Digital mapping of micro finance is the necessity now. The lending and repayment collections to be digitized. By expanding the use of technology the operating cost can be squeezed, the benefit to be passed on to the borrowers.
Through digitisation the Know Your Customer (KYC) activity and lending can be improved.
The exemption to many lenders for non reporting the borrowers credit payment history to Credit Information Companies (CIC) has created a lot of clutter in system and need to be addressed immediately. By doing so, the collection mechanism can also be made more robust and transparent.
Why not a unique universal account mapped with aadhaar to be developed, through which all micro credit needs and micro deposits initiation of masses be brought in single ledger.
Public Sector Banks have done a commendable job in delivering the micro
finance services to masses. Why not dedicated separate vertical for Micro Finance like financial Inclusion. Ample opportunities are their, why not be a part of it?

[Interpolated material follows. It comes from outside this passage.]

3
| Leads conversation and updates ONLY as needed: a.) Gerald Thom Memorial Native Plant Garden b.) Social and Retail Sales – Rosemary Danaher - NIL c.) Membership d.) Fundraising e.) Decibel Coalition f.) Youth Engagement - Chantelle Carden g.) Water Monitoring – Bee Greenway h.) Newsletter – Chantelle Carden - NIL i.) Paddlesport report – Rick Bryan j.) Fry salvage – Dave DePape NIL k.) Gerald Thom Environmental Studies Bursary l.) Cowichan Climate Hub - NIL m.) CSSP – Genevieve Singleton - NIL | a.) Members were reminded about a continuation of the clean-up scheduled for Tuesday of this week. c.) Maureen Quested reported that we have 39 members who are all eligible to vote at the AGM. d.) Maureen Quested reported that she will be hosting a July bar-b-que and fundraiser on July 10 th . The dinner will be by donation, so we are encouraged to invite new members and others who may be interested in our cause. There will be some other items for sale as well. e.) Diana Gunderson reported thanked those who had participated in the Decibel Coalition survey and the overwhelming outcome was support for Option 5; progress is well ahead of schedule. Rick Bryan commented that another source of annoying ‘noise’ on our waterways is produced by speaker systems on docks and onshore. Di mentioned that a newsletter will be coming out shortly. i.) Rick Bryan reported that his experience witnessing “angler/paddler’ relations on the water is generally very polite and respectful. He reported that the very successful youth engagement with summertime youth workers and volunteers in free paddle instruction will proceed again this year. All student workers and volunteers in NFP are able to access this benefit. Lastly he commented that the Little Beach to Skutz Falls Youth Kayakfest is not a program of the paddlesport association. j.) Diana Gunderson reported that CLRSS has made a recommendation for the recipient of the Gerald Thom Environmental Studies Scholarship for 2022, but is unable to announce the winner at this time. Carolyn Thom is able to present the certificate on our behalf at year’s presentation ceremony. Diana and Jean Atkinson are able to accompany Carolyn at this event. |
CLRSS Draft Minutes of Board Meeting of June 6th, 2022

Increasing financial awareness and literacy program to masses is the key initiative to envisage a develop micro finance market. To educate the borrowers, we can highlight the importance of safe banking transactions and borrowings. The customer will be more equipped to judge the load of the interest and other cost of borrowing and probabilities of trapping in debt trap will be checked.
The processing of developing a organised Credit Finance market is a on going process. Various innovative efforts and changes to be done on regular basis with active participation of all players of market .Lets develop such a robust Micro Finance System which addresses the financial hardships of masses rather then creating more hardships to them.